Hermione turned red again, hoping he wouldn't notice, and forced a laugh. It struck her again that Joshua was just a Muggle, and to him, witches were funnily dressed people from folklore centuries ago. "Yes, of course. Monty Python."

"Classic stuff. Course, Dad thinks it's rubbish, but he's a pet shop owner, so what does he know. There's a lot of stuff about pet shops in Flying Circus, you know. Like the fish license thing, and the dead parrot sketch -"

"-'He's not pining, he's passed on!'" Hermione suddenly remembered.

"I knew you didn't forget it!" Joshua broke into a huge smile. "Remember when we'd watch the videos in our cellar whenever our parents weren't home?"

"Oh, how couldn't I?" She recalled walking home from school with Joshua, and on all but the rainiest days, they would be in his house watching the old classic movies and programmes that they adored but their parents thought too "mature". Then, at ten to four, they would quickly clean up whatever messes they had made eating snacks in front of the telly, and Hermione would race home and start her schoolwork just as her mum came through the door. A whole other world away...all this before that letter had arrived on the doorstep one fine summer day, quite like the one they were experiencing then.

"So, what are you doing this summer?"

"Nothing, really. I went to France all last summer and I never really got a chance to 'decompress' from H- school. So this year I'm pretty much staying home." She mentally slapped herself for nearly saying "Hogwarts". "And you?"

Joshua shrugged. "I'm going to a rugby camp in August, but I still have all of July to do nothing. That's what summers are made for, huh?"

"Just as long as you aren't doing nothing in autumn, it's all right." There was a little beat of silence, in which they watched the newt go upstream in search of food.

"Hermione!" Her mum's voice drifted through the garden and down to the creek where she and Joshua stood. Hermione looked at her wristwatch and saw it was time to wash up.

"I have to go," she said to Joshua.

"No problem." He smiled and jumped to his side of the creek. "I'll see you around!"

"See you." Hermione waved to him, and then made her way through the foliage and up the hill to her back door. Suddenly, there came a terrific splash, and through the shrubbery, she saw Joshua jump up from the creek bed. He emerged in her garden, his front slick with mud, and his hands caged and raised triumphantly.

"I got the newt!" he shouted.

"You're a loony," answered Hermione, shaking her head and smiling.

"I am not a loony! Why should I be tied with the epithet 'loony' merely because I have captured a newt? I've heard tell that Sir Gerald Nebardo has a pet prawn, called Simon. Furthermore, Dawn Palethorpe, the lady show jumper, had a clam called Stafford...."
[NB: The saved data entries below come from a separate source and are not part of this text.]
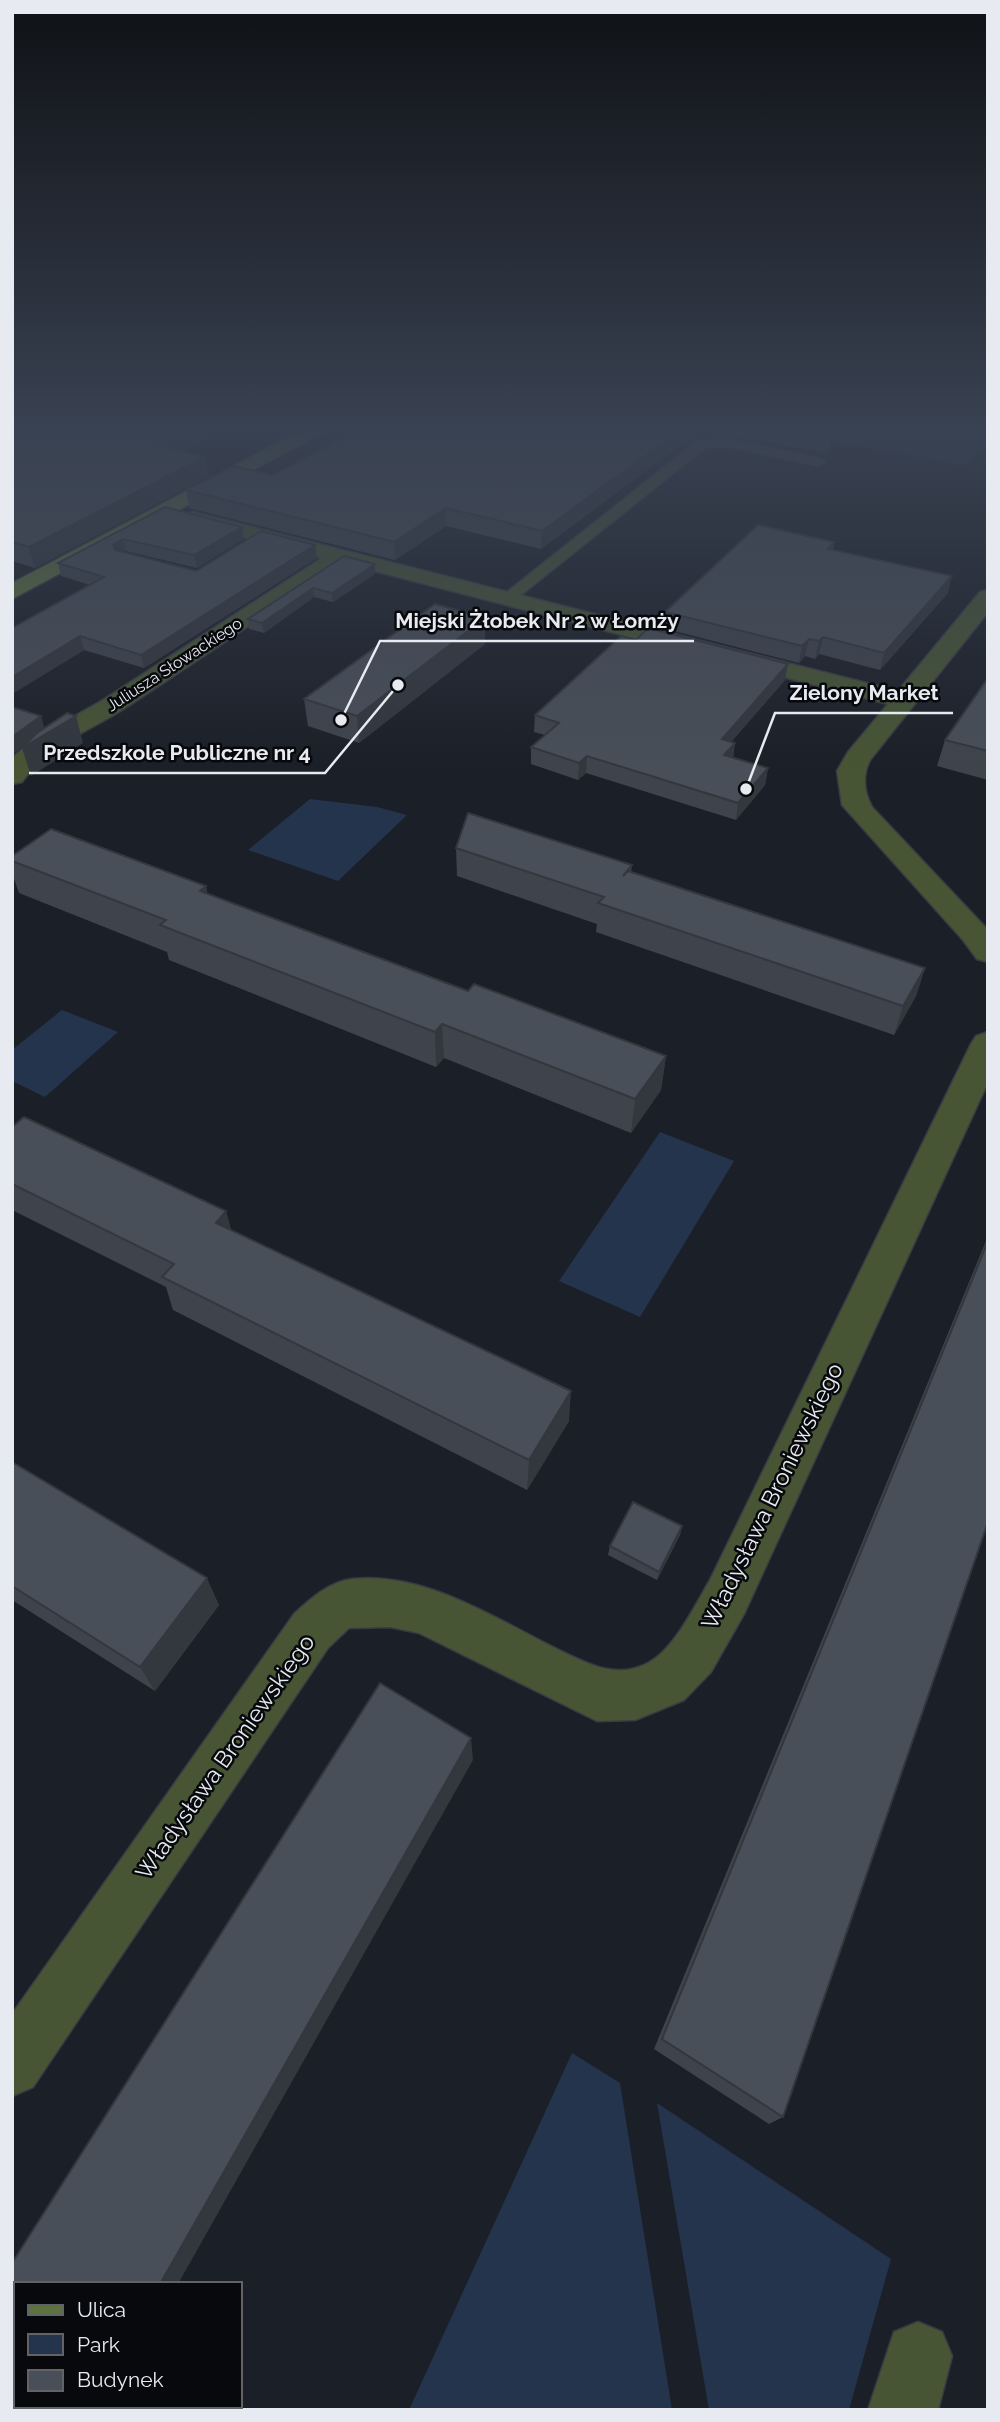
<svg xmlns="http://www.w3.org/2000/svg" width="1000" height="2422" font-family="Raleway,sans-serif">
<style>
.green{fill:#24344d}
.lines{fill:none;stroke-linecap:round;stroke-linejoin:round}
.service-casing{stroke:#383b43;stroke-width:3}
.minor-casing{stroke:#383b43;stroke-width:3}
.secondary-casing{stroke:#383b43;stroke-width:3}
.service{fill:#475534;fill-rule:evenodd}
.minor{fill:#475534;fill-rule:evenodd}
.secondary{fill:#5d733e;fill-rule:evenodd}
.wall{fill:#3f444c}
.shaded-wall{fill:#33373e}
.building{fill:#494f58;stroke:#33373e;stroke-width:2}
.labels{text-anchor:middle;stroke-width:5;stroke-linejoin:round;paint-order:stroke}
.far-street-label{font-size:16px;fill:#e7eaf0;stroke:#07090c}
.near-street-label{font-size:23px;fill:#e7eaf0;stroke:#07090c}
.leader{fill:none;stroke:#e7eaf0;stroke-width:2.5}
.callout-dot{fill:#e7eaf0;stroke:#07090c;stroke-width:2.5}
.callout-label{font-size:21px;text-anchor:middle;font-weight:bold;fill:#e7eaf0;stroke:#07090c;stroke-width:5;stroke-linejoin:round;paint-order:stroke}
</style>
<rect width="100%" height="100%" fill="#1b1f27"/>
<g class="green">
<path d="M773 429H988V440L965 466Z"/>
<path d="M310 799 377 807 407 815 338 881 248 850Z"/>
<path d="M62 1010 118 1032 45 1097 12 1081V1050Z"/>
<path d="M660 1132 734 1161 640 1317 559 1281Z"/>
<path d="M572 2053 620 2083 672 2410H409Z"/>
<path d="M657 2103 891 2259 849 2410H709Z"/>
</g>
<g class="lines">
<g class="service-casing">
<path id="service" d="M722 438 818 458 825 462 818 466 722 446 705 448 512 602H502L499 599 502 596 696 442Z"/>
</g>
<g class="minor-casing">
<g id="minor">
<path d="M193 512 898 691 980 592 988 590V612L870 760C862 776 864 792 872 807L988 930V962L977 959 963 940 842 805 837 771 848 752 888 704 344 563C270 611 198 660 125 708 89 731 47 746 22 782L12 784V758L34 739 103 700 322 558 186 522 183 518 186 514Z"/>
<path d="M988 1032V1082L744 1614 711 1672 684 1700 635 1720 597 1721 419 1633 390 1627 349 1628 328 1648 33 2087 12 2096V2014L294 1614C310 1599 329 1582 352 1579 426 1571 497 1620 561 1651 588 1664 616 1679 646 1664 673 1652 695 1605 710 1580L971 1044 976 1036Z"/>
<path d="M918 2322 942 2332 952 2356 938 2410H868L894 2332Z"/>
</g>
</g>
<g class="secondary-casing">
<path id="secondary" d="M304 429H326L323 433 12 599V583Z"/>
</g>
<use href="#service" class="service"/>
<use href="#minor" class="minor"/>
<use href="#secondary" class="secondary"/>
</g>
<g class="wall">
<path d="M27 429H209L210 436 181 451 209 476 35 568 12 561V439L29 432Z"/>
<path d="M362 429H833L828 454 702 429 541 549 446 526 395 560 189 508 186 490 272 475Z"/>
<path d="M165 507 244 539 197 568 126 551 124 552 196 571 315 545 317 558 144 668 84 650 12 694 90 585 61 576 58 563Z"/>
<path d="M834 542 833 550 948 593 880 670 819 654 815 659 805 656 799 663 663 628 665 612Z"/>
<path d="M344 556 375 574 333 602 314 597 264 633 249 629 248 619Z"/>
<path d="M485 644 359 743 308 726 304 699Z"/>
<path d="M988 678V780L937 766 945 740Z"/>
<path d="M785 680 731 742 735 743 733 758 768 768 765 785 736 820 586 773 578 780 531 764V747L545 735 534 732 535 715Z"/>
<path d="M456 848 632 865 631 872 925 968 916 996 894 1035 596 932 597 924 457 876Z"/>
<path d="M12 856 206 886 207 894 468 991 666 1056 661 1090 631 1133 444 1058 436 1067 169 960 167 952 19 893 12 873Z"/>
<path d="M12 1127 226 1211 231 1230 569 1421 527 1490 173 1310 166 1287 12 1210Z"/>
<path d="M988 1236V1522L783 2117 769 2124 654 2049Z"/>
<path d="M12 1462 219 1605 155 1691 12 1600Z"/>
<path d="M682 1526 680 1535 657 1580 608 1555 610 1546Z"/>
</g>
<g class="shaded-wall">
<path d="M185 429H209L210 436 157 464 153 444Z"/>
<path d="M682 429H702L541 549 542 531Z"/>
<path d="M205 457 209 476 35 568 29 547Z"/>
<path d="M446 508V526L395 560 394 542Z"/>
<path d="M242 527 244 539 197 568 194 555Z"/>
<path d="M123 539 126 551 115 557 113 545Z"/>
<path d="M315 545 317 558 144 668 141 655Z"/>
<path d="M375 564V574L333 602 332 593Z"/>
<path d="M952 576 948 593 880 670 884 653Z"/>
<path d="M313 588 314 597 264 633 262 623Z"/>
<path d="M485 618V644L359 743 357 716Z"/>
<path d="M80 636 84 650 12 694V677Z"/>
<path d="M823 637 819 654 815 659 819 641Z"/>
<path d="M809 639 805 656 799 663 802 646Z"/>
<path d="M788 664 785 680 719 756 722 739Z"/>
<path d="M41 716 45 730 12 755V737Z"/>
<path d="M76 716 83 743 31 776 22 748Z"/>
<path d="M735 743 732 759 724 755Z"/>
<path d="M587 756 586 773 578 780 579 763Z"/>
<path d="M768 768 765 785 736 820 738 803Z"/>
<path d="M206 886 213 921 200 891Z"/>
<path d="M925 968 916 996 894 1035 903 1006Z"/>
<path d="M442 1024 444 1058 436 1067 435 1032Z"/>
<path d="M666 1056 661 1090 631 1133 635 1099Z"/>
<path d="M226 1211 235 1245 216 1223Z"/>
<path d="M571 1391 569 1421 527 1490 529 1460Z"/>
<path d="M682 1526 680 1535 657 1580 659 1572Z"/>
<path d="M207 1578 219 1605 155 1691 140 1667Z"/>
<path d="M471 1738 473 1760 178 2284H160Z"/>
<path d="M90 2406H109L107 2410H88Z"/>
</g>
<g class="building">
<path d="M29 429H185L153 444 205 457 29 547 12 542V439L30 431Z"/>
<path d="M362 429H682L542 531 446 508 394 542 186 490 233 466 272 475Z"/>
<path d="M785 429H833L831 438Z"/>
<path d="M165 507 242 527 194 555 123 539 113 545 115 550 196 571 261 531 315 545 141 655 80 636 12 677V628L104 577 58 563Z"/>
<path d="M758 525 834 542 828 549 952 576 884 653 823 637 819 641 809 639 802 646 665 612Z"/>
<path d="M344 556 375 564 332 593 313 588 262 623 248 619Z"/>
<path d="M435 604 485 618 357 716 304 699Z"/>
<path d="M648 628 788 664 722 739 735 743 724 755 768 768 738 803 587 756 579 763 531 747 559 723 535 715 621 636 636 640Z"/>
<path d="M988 678V751L945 740Z"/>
<path d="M12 707 41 716 12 737Z"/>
<path d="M67 713 76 716 22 748 37 733Z"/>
<path d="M468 813 632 865 623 876 628 871 925 968 903 1006 598 903 604 897 456 848Z"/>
<path d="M51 829 206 886 200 891 468 991 474 984 666 1056 635 1099 442 1024 435 1032 160 925 166 920 12 861V856Z"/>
<path d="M24 1117 226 1211 216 1223 571 1391 529 1460 162 1277 174 1264 12 1184V1127Z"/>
<path d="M988 1241V1522L783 2117 662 2039Z"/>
<path d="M12 1462 207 1578 140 1667 12 1586Z"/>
<path d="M633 1502 682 1526 659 1572 610 1546Z"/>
<path d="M380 1683 471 1738 160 2284H16V2406H90L88 2410H12V2263Z"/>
</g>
<linearGradient id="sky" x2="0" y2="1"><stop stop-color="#0f1115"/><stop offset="0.56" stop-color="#394252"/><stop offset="1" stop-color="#394252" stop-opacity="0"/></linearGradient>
<rect width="1000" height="768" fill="url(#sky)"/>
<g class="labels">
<g class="far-street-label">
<text transform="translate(174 664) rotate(-33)" y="6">Juliusza Słowackiego</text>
</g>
<g class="near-street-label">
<text transform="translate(772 1496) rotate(-64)" y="8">Władysława Broniewskiego</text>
<text transform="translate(225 1757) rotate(-55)" y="8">Władysława Broniewskiego</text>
</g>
</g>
<path class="leader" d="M341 720L380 641H694M746 789L775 713H953M398 685L325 773H29"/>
<g class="callout-dot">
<circle cx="341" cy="720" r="7"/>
<circle cx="746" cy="789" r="7"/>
<circle cx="398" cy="685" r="7"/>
</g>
<g class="callout-label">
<text x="537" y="628">Miejski Żłobek Nr 2 w Łomży</text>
<text x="864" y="700">Zielony Market</text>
<text x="177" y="760">Przedszkole Publiczne nr 4</text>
</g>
<rect width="1000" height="2422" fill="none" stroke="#e7eaf0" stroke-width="28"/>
<rect x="14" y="2282" width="228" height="126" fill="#07090c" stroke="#616367" stroke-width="2"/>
<rect x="28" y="2305" width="35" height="10" fill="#5d733e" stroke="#616367" stroke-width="2"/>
<text x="77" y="2317" font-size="21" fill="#e7eaf0">Ulica</text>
<rect x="28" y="2334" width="35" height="21" fill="#24344d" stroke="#616367" stroke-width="2"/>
<text x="77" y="2352" font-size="21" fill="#e7eaf0">Park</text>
<rect x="28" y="2370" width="35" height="21" fill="#494f58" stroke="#616367" stroke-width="2"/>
<text x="77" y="2387" font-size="21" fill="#e7eaf0">Budynek</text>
</svg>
Hermione closed the door behind her, laughing both at and with the muddy boy in her garden.

+X+

Dear Tiggy,

I'm glad to know things are going so well. Tell Denise to get better soon! I can't find anything about those stone avenues in my books - you know which ones I'm talking about - so even I wonder just what they're there for. I sort of miss France, but I haven't been home for so long in so long (hmm, rather poetic) that it's like a five-star vacation.

Just one complaint - when will Mum stop experimenting with the vegetables? If I have to eat one more aubergine-asparagus dish, I might see it a second time if you know what I mean. At least you're eating blueberry crepes, my favorite. I'd ask for some bouillabaisse, but I don't know how well it keeps, and I can imagine it would be very gross if it goes bad.

Do you remember Joshua Clarks, the bloke behind us I used to spend all the time with? He and I have been seeing each other a lot recently. He's still a nutter, but he sure is funny! It's hard to tell at this point, but I think...hmm, I think I might be the littlest bit interested in him, if you know what I mean. Basically, the years have been good to him! Is this a rebound thing? I hate to say it, but I have really no idea what I'm getting into whenever I start thinking about boys.

Well, not wanting to keep you from your vacation, I'll talk to you later. Thanks for being here on paper.